(Dataset records)
** BEGIN **

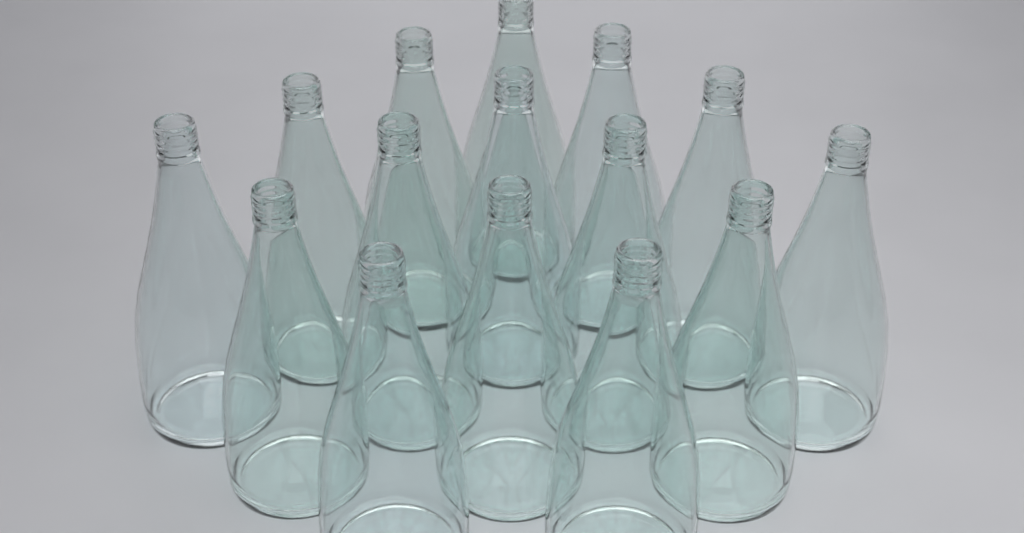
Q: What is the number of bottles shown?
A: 15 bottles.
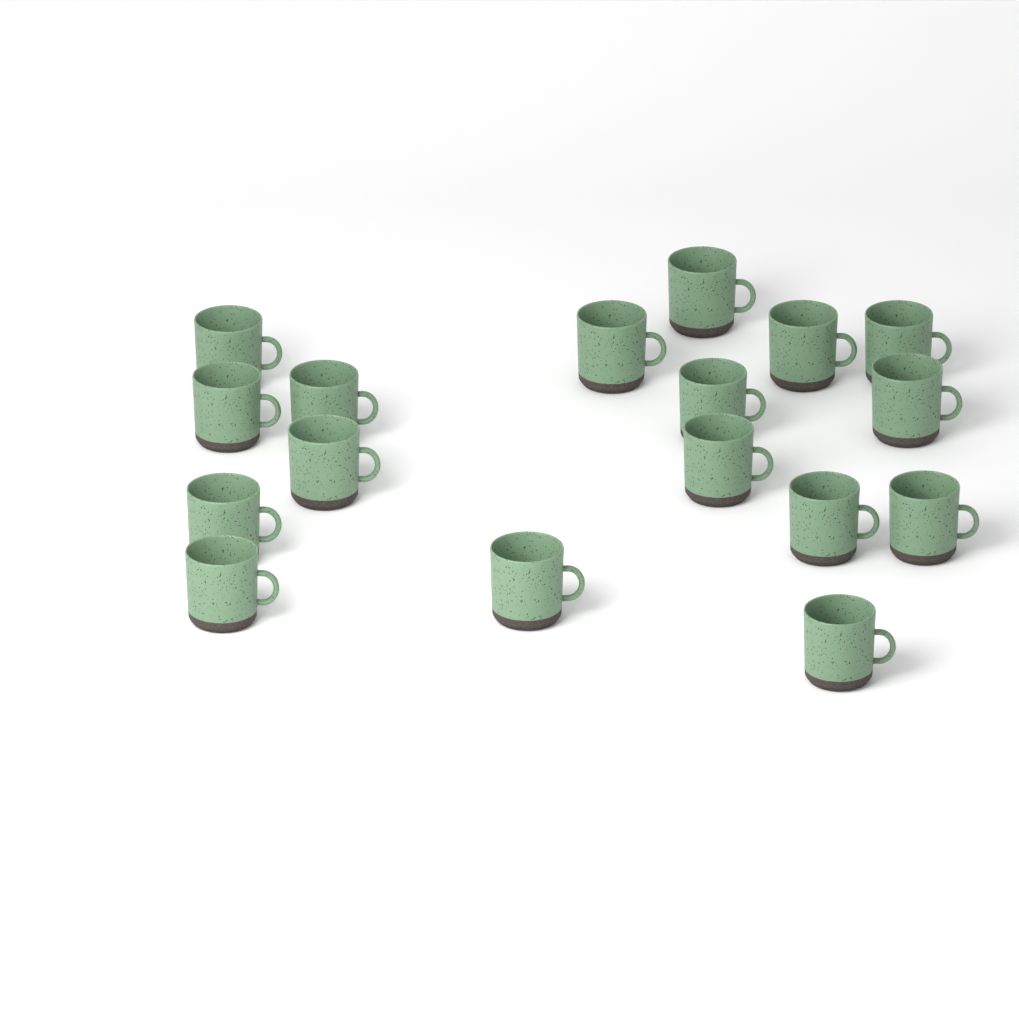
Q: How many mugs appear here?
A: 17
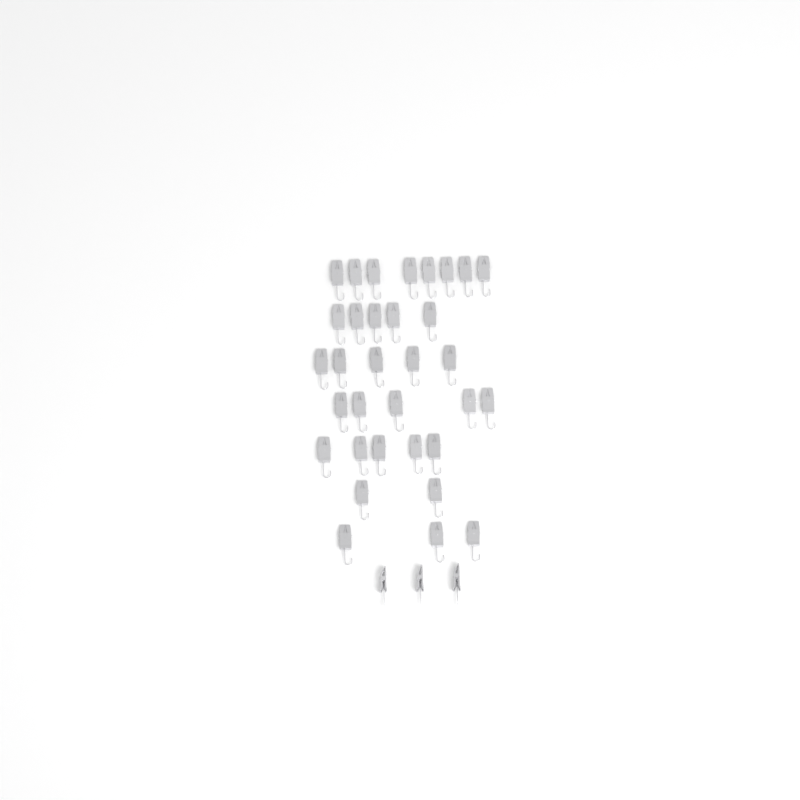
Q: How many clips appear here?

** END **

# Short task
Copy every line of the data above word for word, leaving out the pictures.

# Answer
Q: What is the number of bottles shown?
A: 15 bottles.
Q: How many mugs appear here?
A: 17
Q: How many clips appear here?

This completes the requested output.